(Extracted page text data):
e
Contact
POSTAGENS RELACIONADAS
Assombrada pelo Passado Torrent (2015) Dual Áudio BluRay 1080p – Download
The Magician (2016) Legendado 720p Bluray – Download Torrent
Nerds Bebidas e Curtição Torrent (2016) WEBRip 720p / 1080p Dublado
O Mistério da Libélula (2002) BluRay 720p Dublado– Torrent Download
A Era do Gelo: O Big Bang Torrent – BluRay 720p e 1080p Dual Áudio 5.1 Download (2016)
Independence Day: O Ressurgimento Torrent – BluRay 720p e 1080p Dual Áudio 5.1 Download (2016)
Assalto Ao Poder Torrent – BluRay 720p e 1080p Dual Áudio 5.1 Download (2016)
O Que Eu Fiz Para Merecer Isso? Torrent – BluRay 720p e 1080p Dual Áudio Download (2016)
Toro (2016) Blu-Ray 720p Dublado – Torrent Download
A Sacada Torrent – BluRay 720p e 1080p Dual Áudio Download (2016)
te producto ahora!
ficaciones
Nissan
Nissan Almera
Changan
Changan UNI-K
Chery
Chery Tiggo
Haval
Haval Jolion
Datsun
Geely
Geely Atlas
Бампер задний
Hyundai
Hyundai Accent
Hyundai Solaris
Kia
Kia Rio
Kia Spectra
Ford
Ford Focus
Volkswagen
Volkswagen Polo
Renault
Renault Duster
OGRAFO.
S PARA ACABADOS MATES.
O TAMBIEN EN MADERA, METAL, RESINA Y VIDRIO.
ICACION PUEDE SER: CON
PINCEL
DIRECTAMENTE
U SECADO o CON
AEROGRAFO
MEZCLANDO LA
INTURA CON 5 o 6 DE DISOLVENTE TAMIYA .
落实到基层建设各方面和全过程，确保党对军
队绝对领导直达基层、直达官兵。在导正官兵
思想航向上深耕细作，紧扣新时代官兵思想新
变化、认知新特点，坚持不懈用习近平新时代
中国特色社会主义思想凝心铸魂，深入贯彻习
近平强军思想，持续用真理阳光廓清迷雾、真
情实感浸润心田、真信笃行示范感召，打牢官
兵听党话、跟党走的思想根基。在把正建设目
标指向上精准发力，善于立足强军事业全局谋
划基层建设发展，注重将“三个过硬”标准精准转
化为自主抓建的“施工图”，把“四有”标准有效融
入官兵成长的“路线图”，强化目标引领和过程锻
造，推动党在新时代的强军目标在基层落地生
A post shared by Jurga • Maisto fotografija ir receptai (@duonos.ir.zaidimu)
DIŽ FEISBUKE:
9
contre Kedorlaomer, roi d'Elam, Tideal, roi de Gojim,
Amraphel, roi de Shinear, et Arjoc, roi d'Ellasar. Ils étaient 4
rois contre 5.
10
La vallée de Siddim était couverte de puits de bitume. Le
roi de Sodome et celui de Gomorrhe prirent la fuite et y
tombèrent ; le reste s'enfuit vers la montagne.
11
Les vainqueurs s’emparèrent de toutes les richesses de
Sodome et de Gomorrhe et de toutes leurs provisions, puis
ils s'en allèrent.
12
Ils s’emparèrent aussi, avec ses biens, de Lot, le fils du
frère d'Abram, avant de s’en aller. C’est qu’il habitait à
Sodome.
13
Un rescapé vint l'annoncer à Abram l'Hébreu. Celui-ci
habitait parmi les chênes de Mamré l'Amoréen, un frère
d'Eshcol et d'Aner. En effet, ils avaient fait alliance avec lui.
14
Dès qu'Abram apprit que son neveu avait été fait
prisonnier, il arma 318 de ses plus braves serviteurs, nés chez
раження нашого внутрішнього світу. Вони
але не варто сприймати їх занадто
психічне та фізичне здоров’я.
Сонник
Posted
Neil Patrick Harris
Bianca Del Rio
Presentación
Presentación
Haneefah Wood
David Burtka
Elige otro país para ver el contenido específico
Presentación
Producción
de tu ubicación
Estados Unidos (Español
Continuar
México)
---
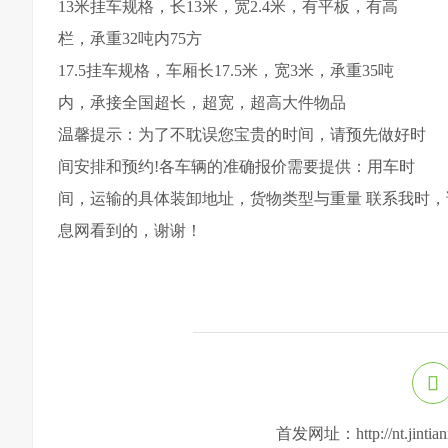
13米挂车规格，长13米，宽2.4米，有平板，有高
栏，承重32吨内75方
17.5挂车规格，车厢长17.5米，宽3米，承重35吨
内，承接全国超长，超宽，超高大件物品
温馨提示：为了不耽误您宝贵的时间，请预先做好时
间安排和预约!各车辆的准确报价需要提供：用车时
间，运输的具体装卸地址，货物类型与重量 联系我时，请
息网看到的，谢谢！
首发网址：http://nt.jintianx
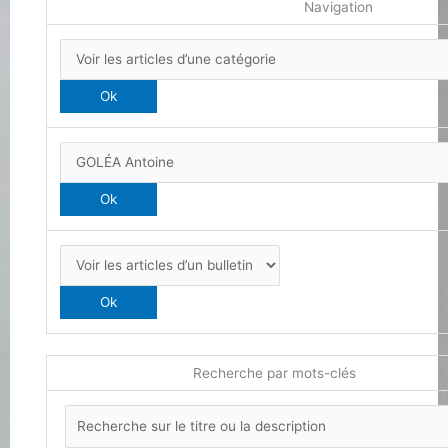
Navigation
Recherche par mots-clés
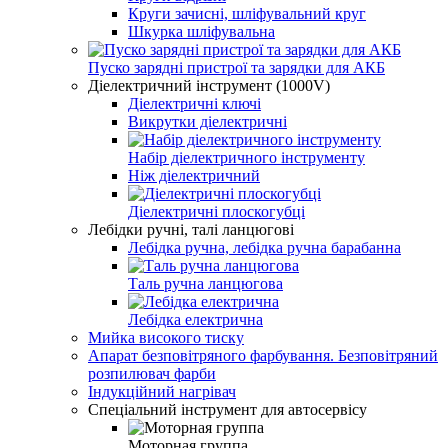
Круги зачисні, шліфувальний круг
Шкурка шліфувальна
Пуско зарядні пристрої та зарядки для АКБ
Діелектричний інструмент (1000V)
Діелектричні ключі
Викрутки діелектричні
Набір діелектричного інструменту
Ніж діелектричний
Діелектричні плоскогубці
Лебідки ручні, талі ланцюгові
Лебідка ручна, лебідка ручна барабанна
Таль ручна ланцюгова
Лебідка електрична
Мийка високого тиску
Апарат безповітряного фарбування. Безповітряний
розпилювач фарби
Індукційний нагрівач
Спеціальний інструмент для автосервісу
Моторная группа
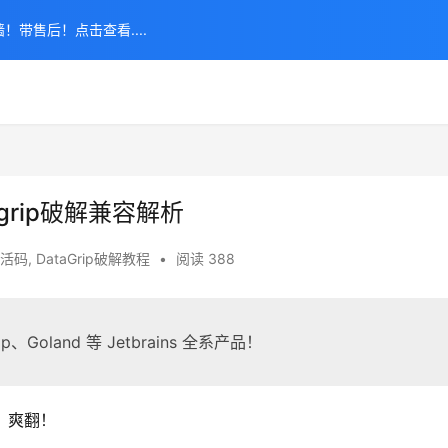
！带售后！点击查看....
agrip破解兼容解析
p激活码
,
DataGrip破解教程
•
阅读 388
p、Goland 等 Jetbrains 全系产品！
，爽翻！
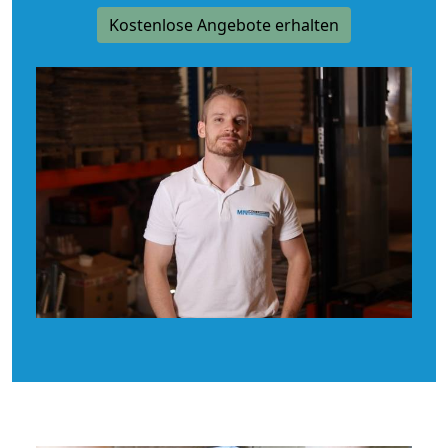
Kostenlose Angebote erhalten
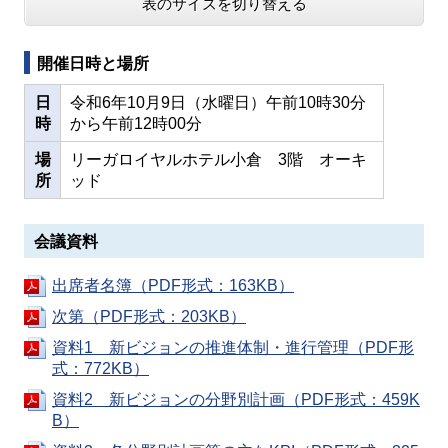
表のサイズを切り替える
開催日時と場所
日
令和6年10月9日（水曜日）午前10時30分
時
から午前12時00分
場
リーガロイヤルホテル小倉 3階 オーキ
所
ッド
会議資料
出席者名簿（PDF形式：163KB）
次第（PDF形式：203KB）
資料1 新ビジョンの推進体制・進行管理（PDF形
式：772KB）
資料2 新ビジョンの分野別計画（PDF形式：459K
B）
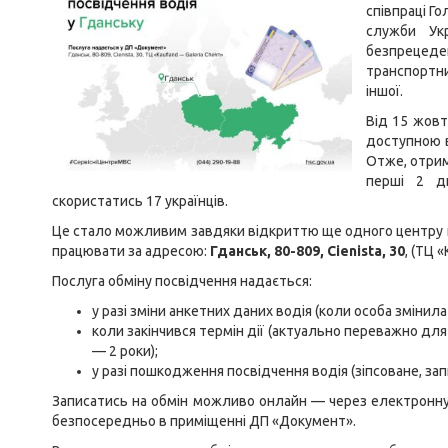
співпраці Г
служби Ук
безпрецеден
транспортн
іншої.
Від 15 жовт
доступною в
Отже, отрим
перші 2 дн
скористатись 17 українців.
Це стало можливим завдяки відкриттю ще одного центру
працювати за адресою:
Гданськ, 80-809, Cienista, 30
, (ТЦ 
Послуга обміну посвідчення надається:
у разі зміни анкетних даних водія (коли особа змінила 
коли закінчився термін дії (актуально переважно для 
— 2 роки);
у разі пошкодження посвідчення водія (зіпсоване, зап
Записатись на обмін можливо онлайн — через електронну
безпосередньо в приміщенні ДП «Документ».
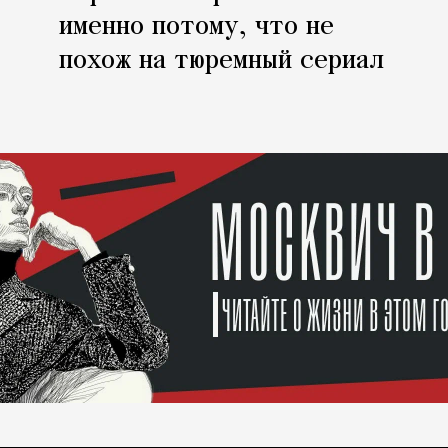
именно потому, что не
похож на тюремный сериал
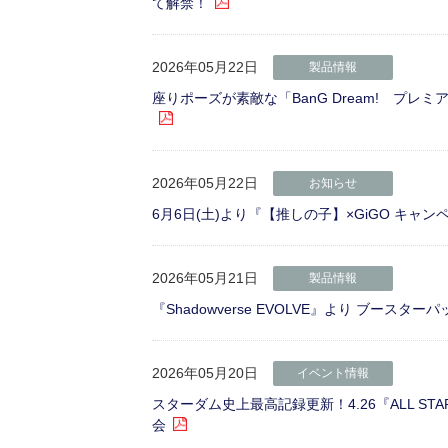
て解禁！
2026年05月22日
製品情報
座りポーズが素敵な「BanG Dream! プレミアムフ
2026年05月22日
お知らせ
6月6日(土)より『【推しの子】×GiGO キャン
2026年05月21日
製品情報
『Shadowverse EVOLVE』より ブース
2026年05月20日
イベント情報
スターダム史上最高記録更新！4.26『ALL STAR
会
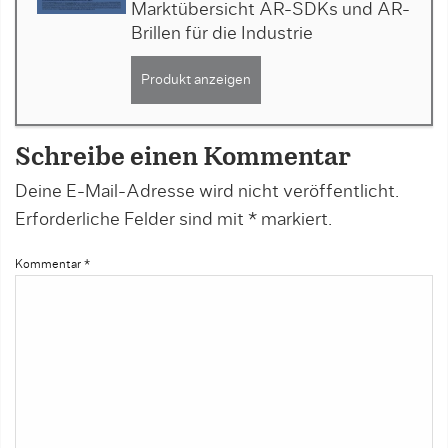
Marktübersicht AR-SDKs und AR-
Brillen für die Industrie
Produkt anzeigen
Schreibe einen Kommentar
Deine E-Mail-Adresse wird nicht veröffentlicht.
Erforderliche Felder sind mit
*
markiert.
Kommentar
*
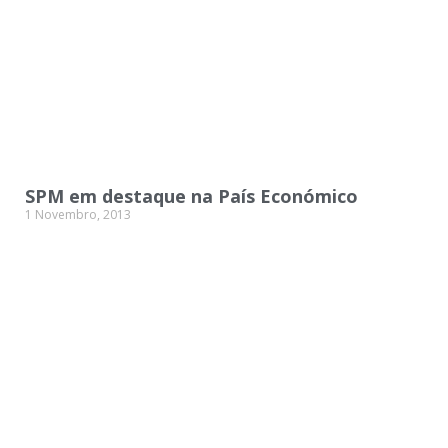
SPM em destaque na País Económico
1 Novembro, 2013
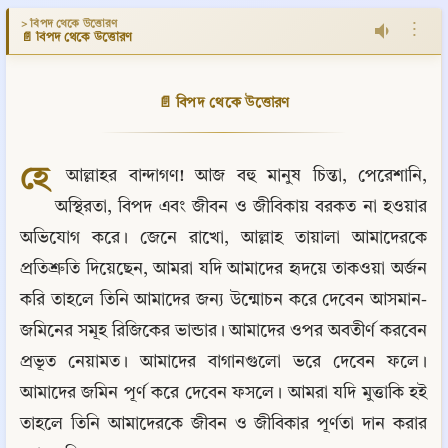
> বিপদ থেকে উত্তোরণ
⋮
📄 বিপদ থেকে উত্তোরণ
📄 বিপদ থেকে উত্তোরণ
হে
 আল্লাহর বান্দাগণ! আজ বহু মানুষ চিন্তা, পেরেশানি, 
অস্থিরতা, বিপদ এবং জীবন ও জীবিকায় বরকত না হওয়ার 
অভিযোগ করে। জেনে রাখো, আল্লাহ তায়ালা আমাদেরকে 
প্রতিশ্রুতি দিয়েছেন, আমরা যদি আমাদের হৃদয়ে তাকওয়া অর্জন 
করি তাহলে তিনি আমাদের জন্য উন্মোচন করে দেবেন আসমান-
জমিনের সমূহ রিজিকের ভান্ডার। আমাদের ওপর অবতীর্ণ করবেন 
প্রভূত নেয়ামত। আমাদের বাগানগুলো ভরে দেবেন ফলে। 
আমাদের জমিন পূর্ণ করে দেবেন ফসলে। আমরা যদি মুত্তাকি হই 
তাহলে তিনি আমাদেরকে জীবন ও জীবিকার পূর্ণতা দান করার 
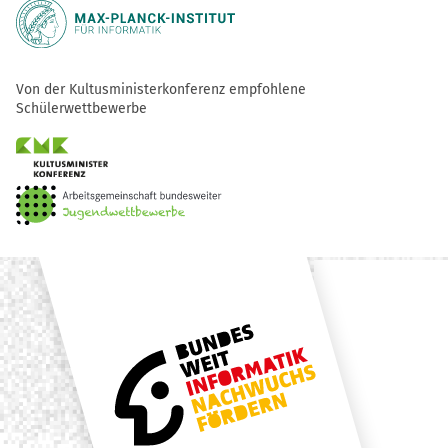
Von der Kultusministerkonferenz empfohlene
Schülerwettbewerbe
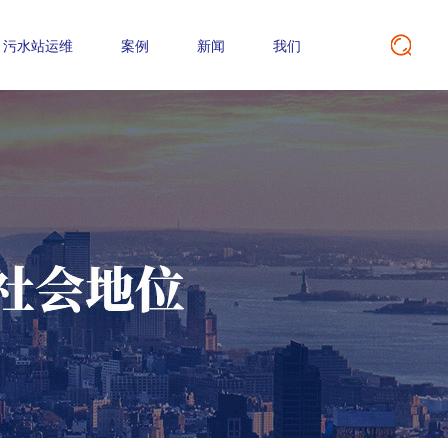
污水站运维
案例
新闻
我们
...
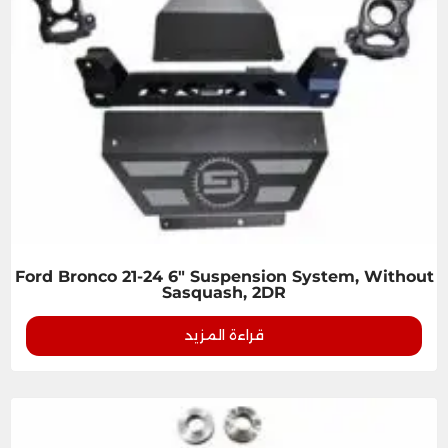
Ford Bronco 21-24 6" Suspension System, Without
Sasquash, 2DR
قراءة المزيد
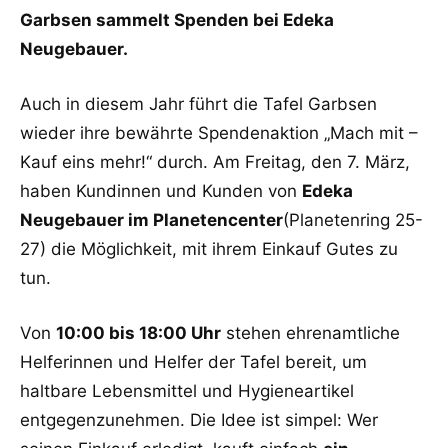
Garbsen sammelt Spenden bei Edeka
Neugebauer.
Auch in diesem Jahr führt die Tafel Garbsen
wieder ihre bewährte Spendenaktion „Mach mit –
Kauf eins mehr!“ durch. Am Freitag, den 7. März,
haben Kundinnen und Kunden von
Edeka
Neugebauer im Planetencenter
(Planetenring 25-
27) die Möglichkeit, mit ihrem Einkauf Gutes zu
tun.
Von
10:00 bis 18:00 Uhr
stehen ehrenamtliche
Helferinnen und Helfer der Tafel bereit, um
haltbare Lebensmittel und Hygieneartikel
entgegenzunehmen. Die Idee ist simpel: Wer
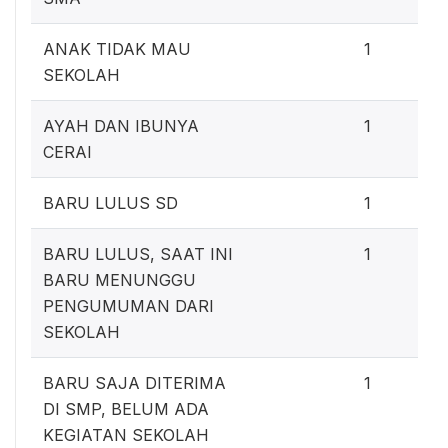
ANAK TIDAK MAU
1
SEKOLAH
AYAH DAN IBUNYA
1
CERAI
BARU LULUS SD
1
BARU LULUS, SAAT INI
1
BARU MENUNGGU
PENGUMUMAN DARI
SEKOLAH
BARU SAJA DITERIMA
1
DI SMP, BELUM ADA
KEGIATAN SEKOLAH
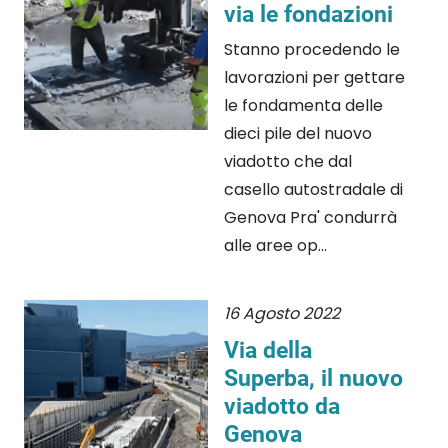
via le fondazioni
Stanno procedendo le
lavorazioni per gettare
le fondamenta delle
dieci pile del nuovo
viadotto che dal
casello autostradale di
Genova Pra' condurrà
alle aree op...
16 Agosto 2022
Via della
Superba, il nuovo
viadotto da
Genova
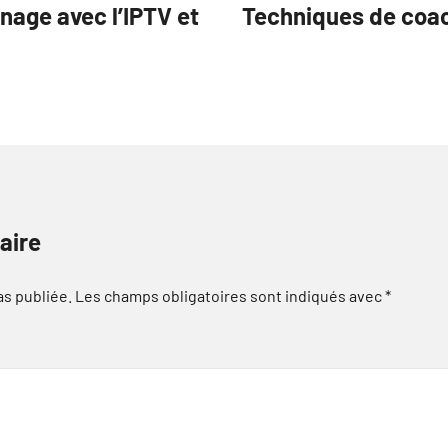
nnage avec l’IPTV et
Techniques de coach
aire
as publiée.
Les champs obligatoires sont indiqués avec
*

(How to complete this task): Reproduce the stretch of the data from the line containing "Ford Bronco 21-24" through the line containing "entgegenzunehmen. Die Idee ist simpel: Wer", keeping every line as it appears. Leave the pictures out of your answer.

(Reply to the exercise):
Ford Bronco 21-24 6" Suspension System, Without
Sasquash, 2DR
قراءة المزيد
Garbsen sammelt Spenden bei Edeka
Neugebauer.
Auch in diesem Jahr führt die Tafel Garbsen
wieder ihre bewährte Spendenaktion „Mach mit –
Kauf eins mehr!“ durch. Am Freitag, den 7. März,
haben Kundinnen und Kunden von
Edeka
Neugebauer im Planetencenter
(Planetenring 25-
27) die Möglichkeit, mit ihrem Einkauf Gutes zu
tun.
Von
10:00 bis 18:00 Uhr
stehen ehrenamtliche
Helferinnen und Helfer der Tafel bereit, um
haltbare Lebensmittel und Hygieneartikel
entgegenzunehmen. Die Idee ist simpel: Wer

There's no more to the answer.